Le migliori cover delle nostre estati

Sulla porta dell’estate ci prende una specie di smania che non sappiamo ben spiegare. Forse odiamo il caldo e vogliamo tenerci impegnati per evitare di pensarci? O forse ci torna in mente la fine dell’anno scolastico che si apriva su tre lunghi mesi di possibilità? Che fossero avventure stile Giovani Marmotte o lunghi libri da leggere e pile di fumetti, gite al mare o in montagna o a casa degli amici, comunque mai fermi.
Se ci conosci almeno un po’, sai che rimanere con le mani in mano non fa per noi. E d’altronde sarebbe da pazzi farlo, considerati i talenti che negli ultimi anni sono passati per le nostre pagine. Anzi, fai questo piccolo esercizio di visualizzazione e immagina: cinque persone in quattro città diverse sono al telefono per una riunione di redazione. «Beh?» dice qualcuno «quest’estate che si fa?».
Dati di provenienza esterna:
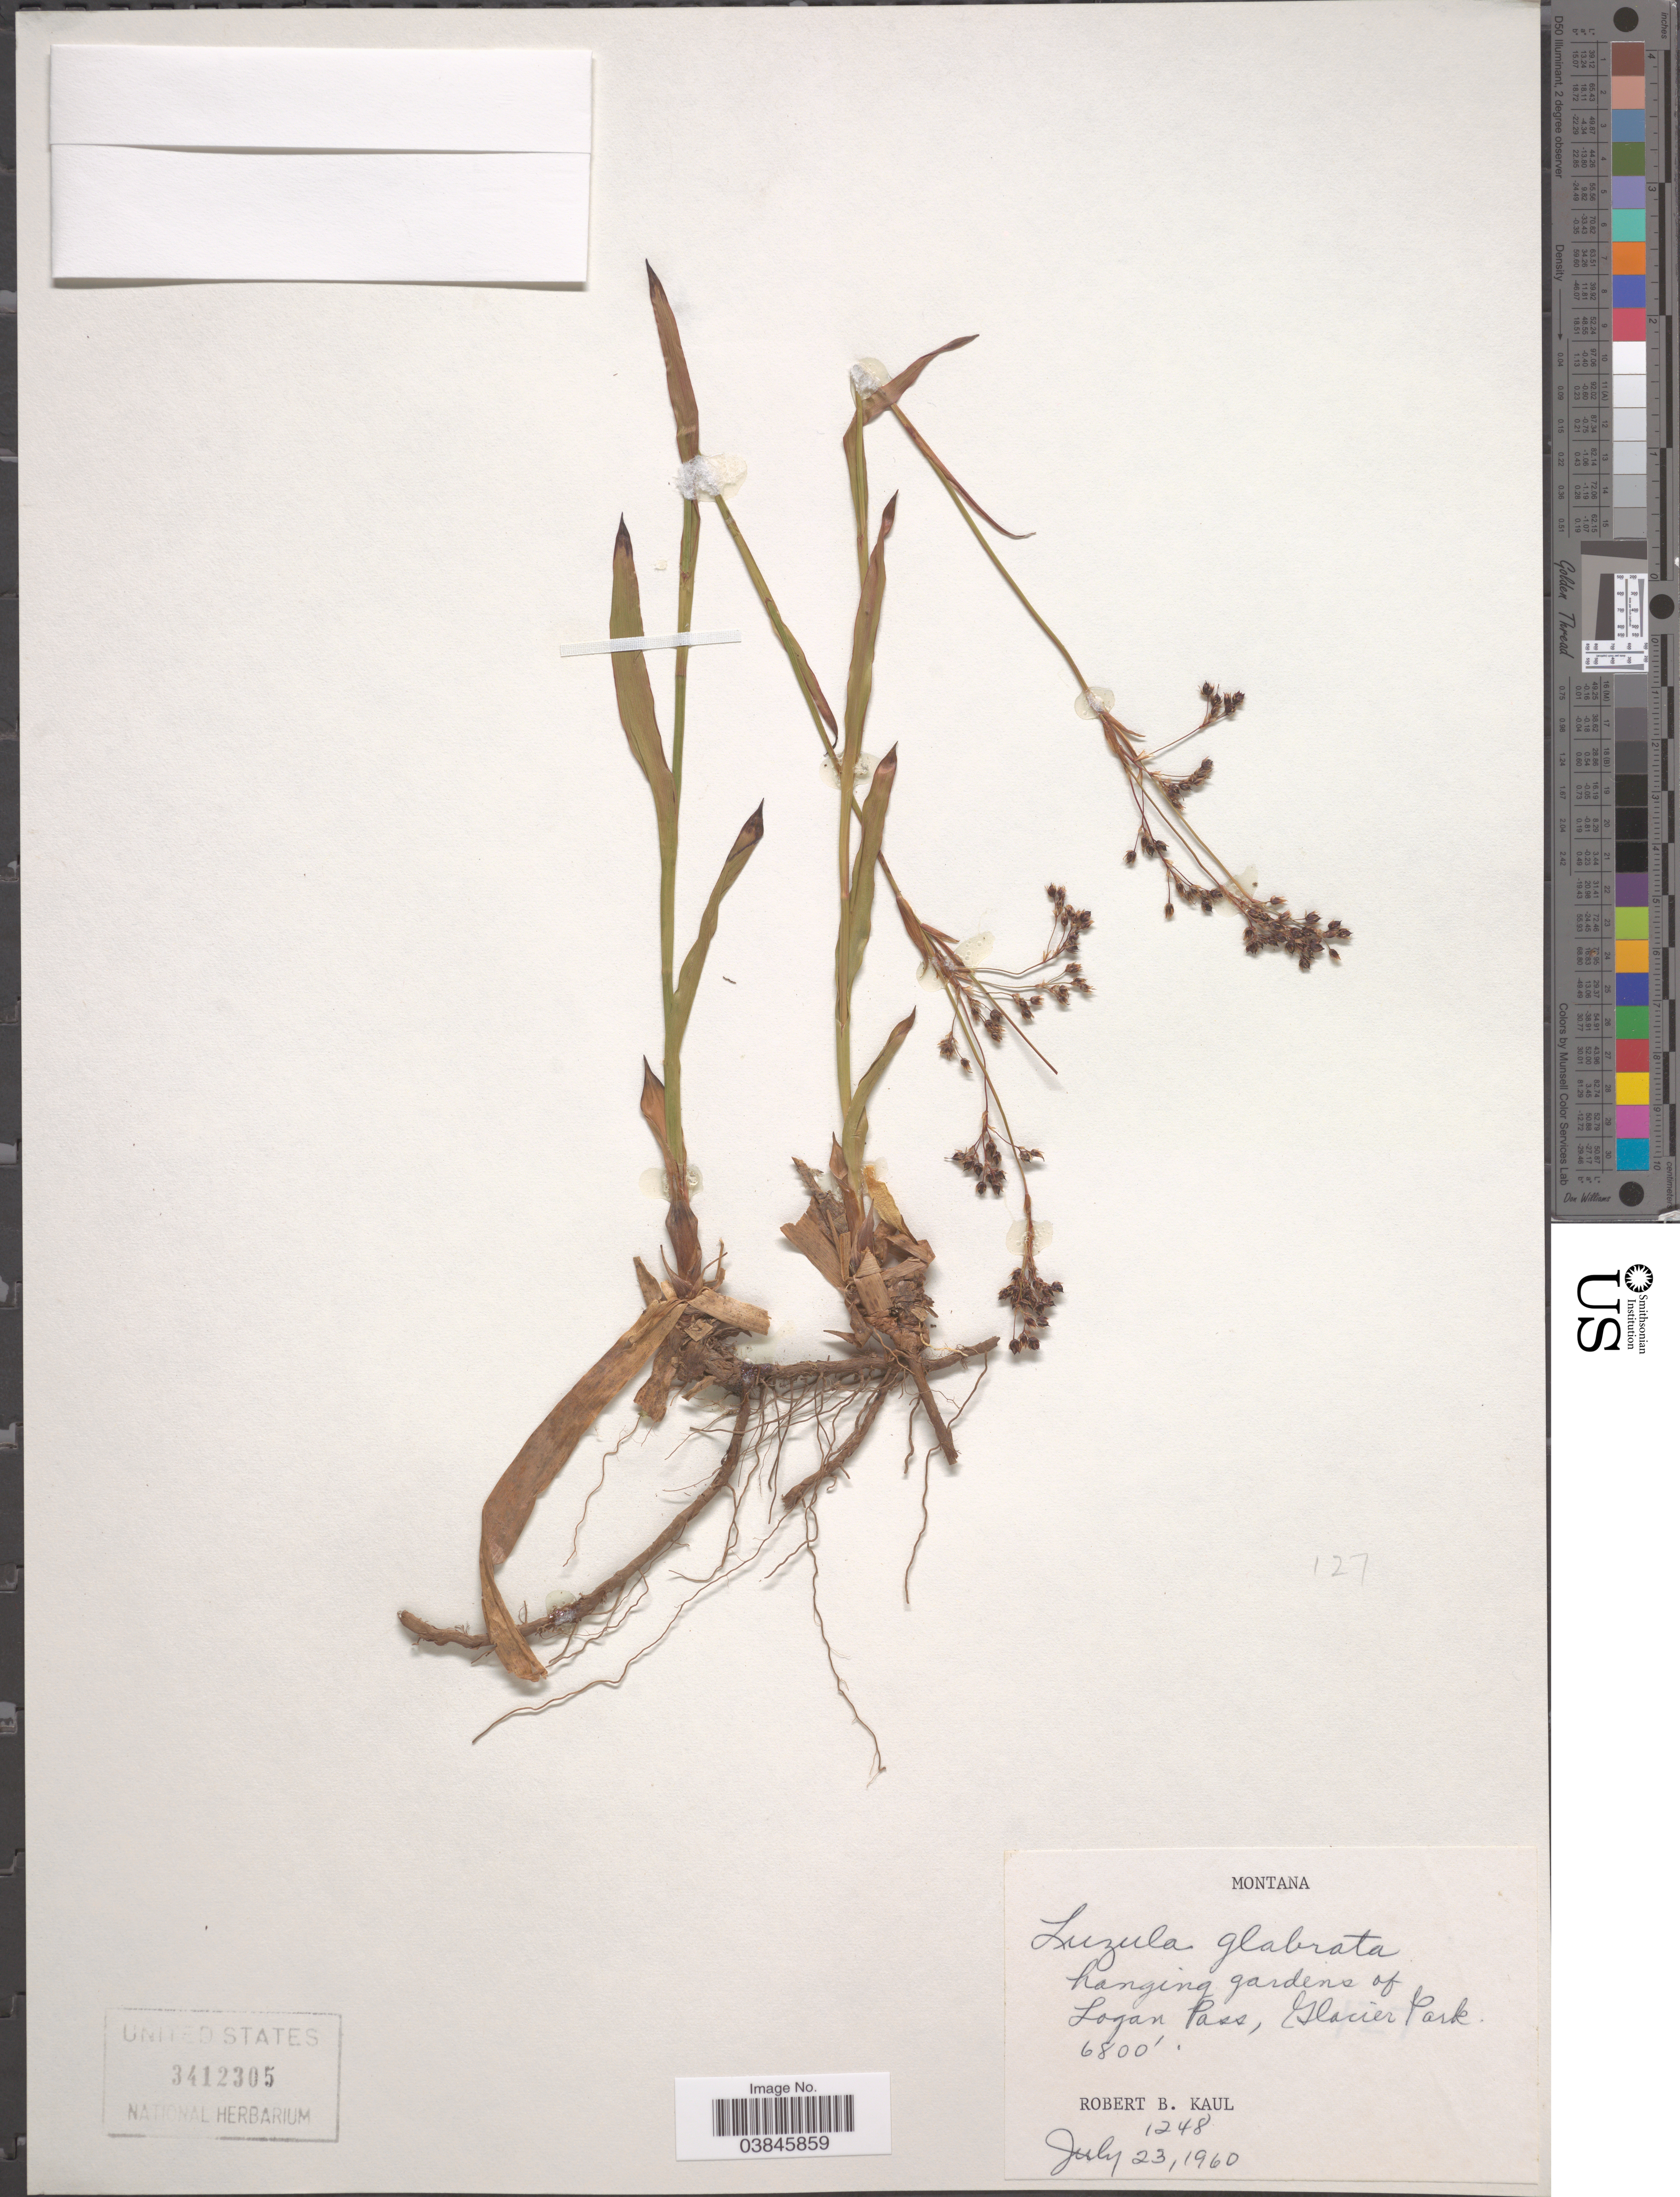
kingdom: Plantae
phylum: Tracheophyta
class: Liliopsida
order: Poales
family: Juncaceae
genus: Luzula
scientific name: Luzula glabrata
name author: (Hoppe) Desv.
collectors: R. Kaul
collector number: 1248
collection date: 1960-07-23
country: United States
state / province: Montana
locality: Hanging gardens of Logan Pass, Glacier Park.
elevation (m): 2073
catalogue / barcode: US 3412305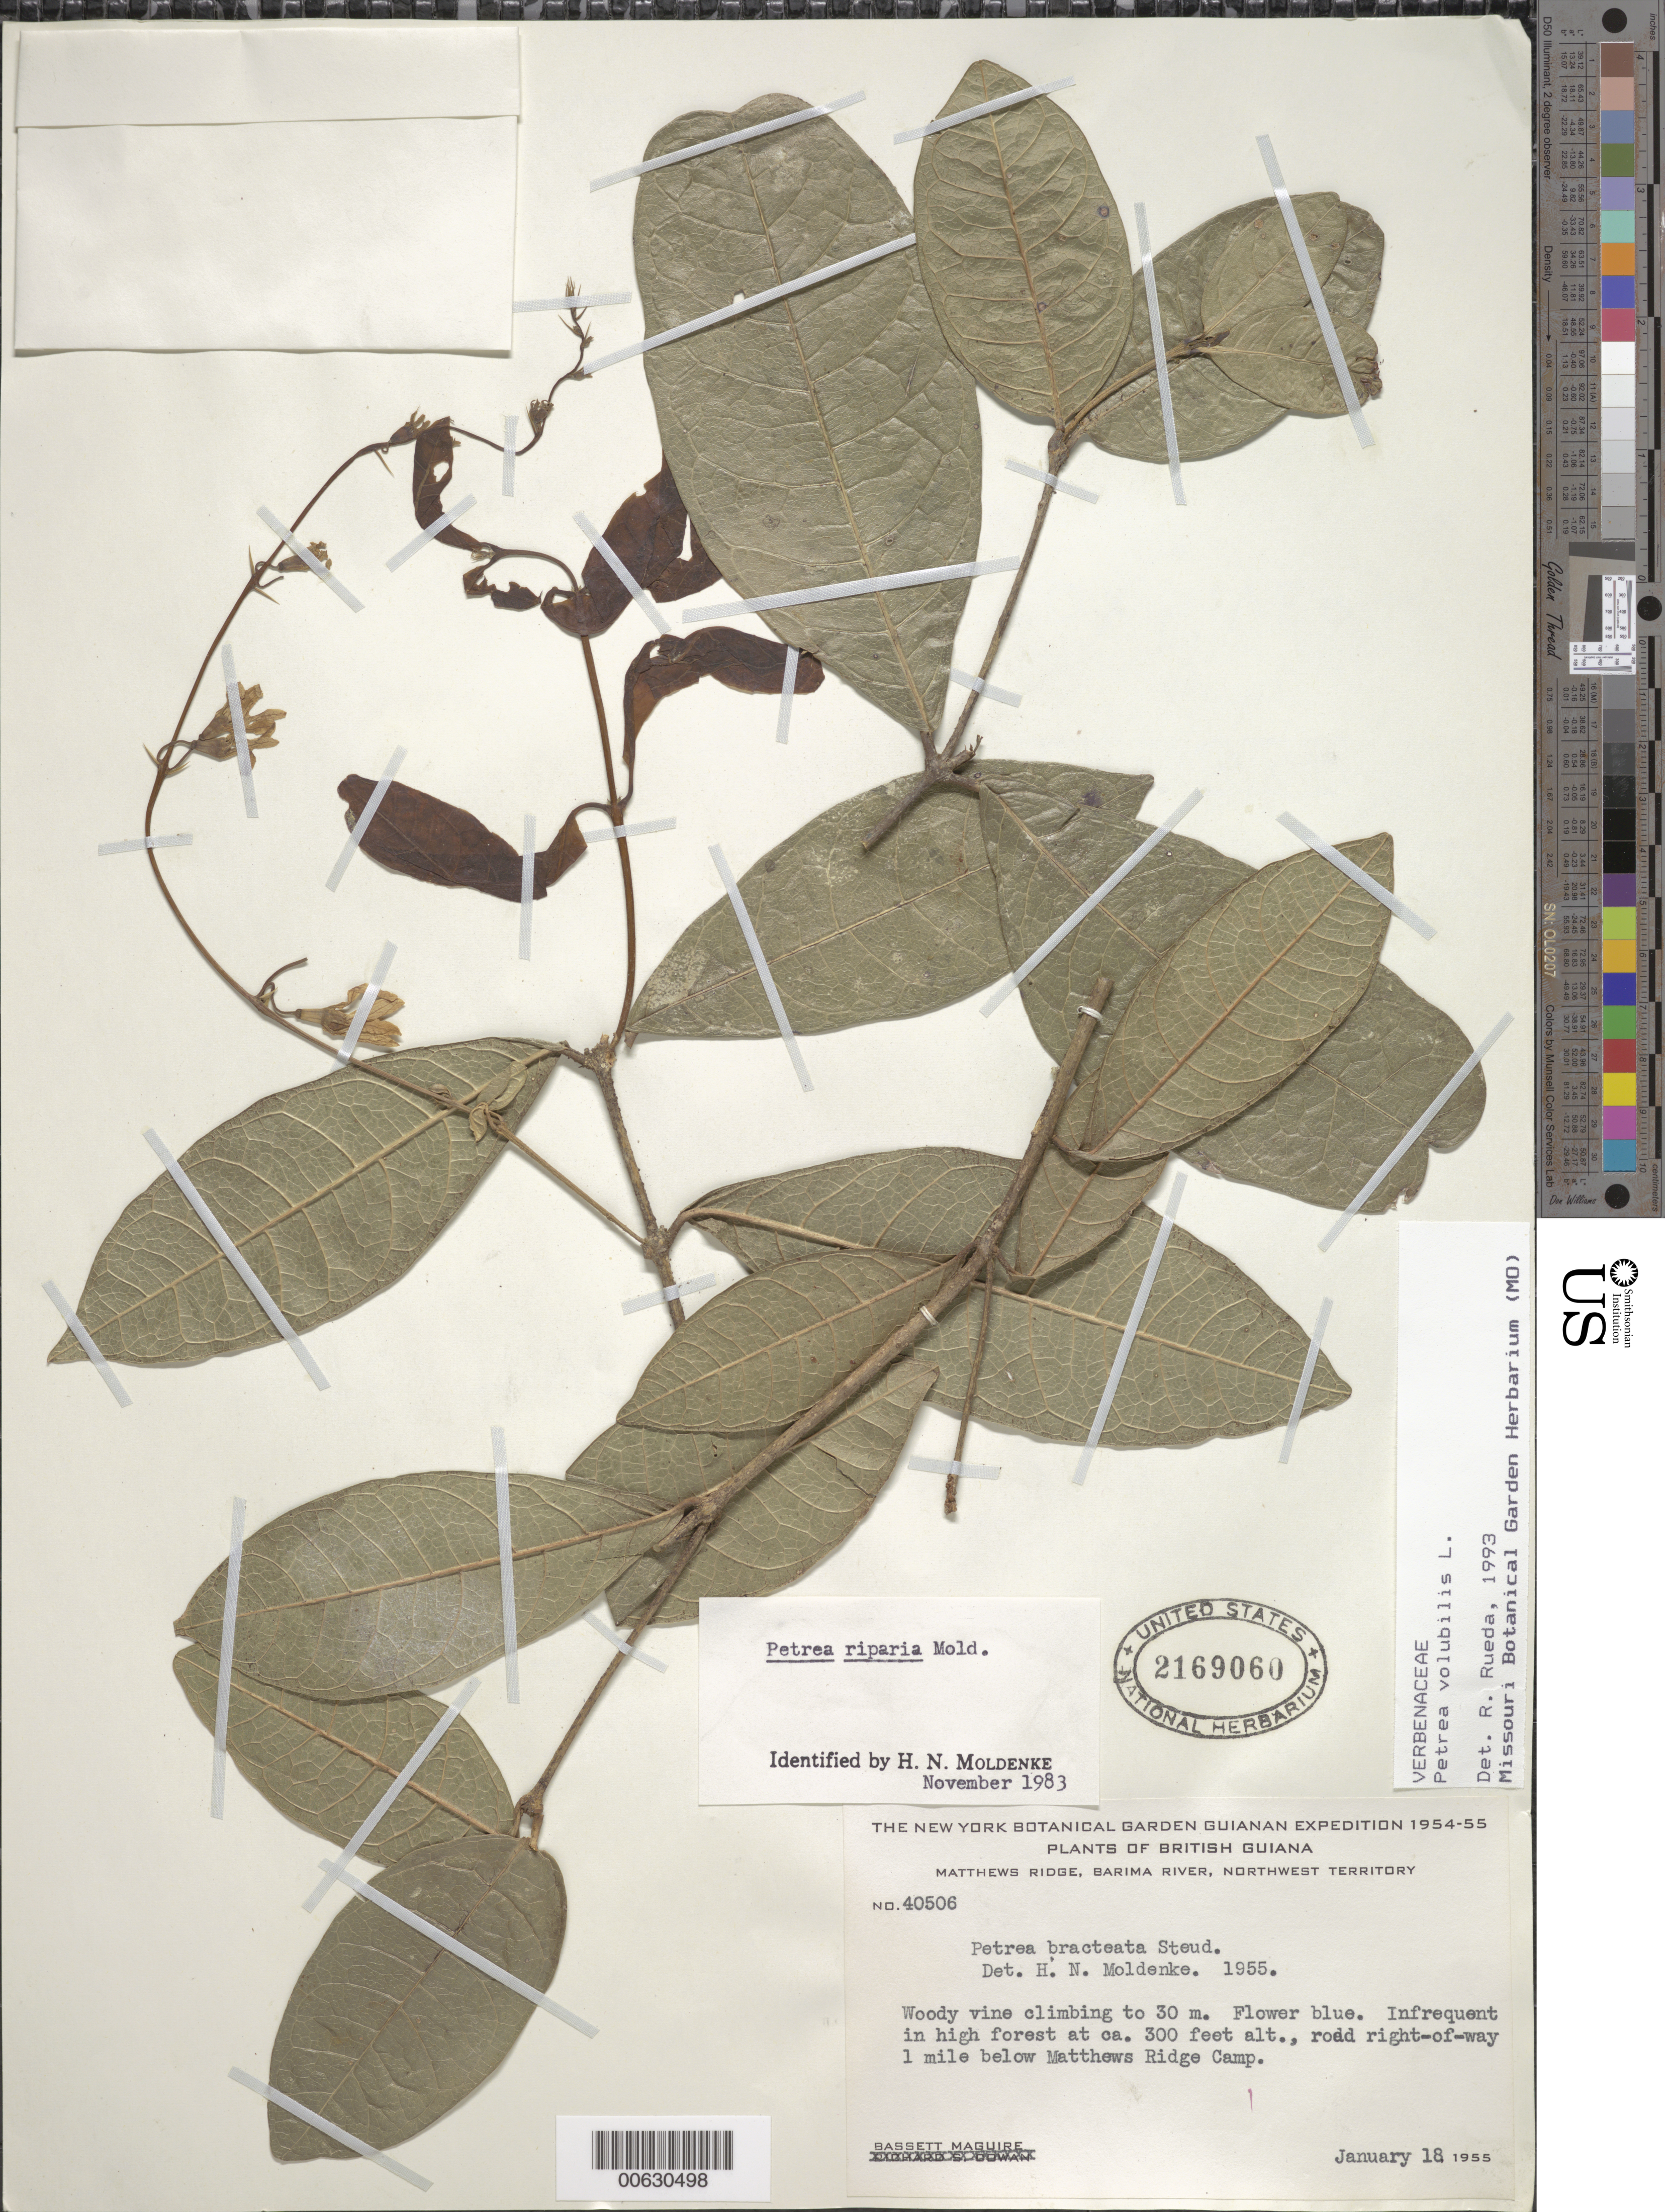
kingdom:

La scorsa estate abbiamo voluto omaggiare Frankenstein di Mary Shelley nel duecentesimo anniversario della pubblicazione chiedendo ad alcuni nostri autori di raccontare una parte del corpo per riflettere, a partire da questa, su cosa renda tale un essere umano.
Nel 2017 invece abbiamo voluto raccontare l’alternanza, così tipica della bella stagione, tra canicola e aria condizionata. Così i nostri autori hanno avuto l’occasione di farci letteralmente sciogliere in una pozzanghera di sudore o rabbrividire per un refolo di troppo.
«Be’, quest’estate che si fa?» ha domandato qualcuno.
E la nostra Francesca Massarenti dall’altro capo del telefono ha risposto: «Cover».
Si sa che un bravo scrittore è prima di tutto un bravo lettore. E un bravo scrittore di racconti ne ha divorati a centinaia. Quindi abbiamo chiesto ad alcuni dei nostri più bravi autori di scriverci la cover di un racconto. Sì, la cover. Un’interpretazione personale di un racconto edito. Vale più o meno tutto: cambi di punto di vista, finali alternativi, apertura di nuovi orizzonti oltre l’ultima parola, reinterpretazioni, modernizzazioni, spin-off, persino usare lo stesso titolo.
Gli autori che hanno risposto alla nostra chiamata hanno preso in mano senza paura, tra gli altri, Kafka, Kundera, O’ Connor, Lovecraft e li hanno rielaborati in maniera straordinaria — e dobbiamo essere sinceri: conoscendoli, non ci aspettavamo niente di meno.
Siamo così orgogliosi dei risultati che non vediamo l’ora di farveli leggere. Sarà una lunga estate calda questa del 2019, a ritmo di una cover a settimana — da leggere e ascoltare col nostro podcast Racconti — dal 19 giugno fino alla fine di agosto
L’abbiamo già detto che non vediamo l’ora?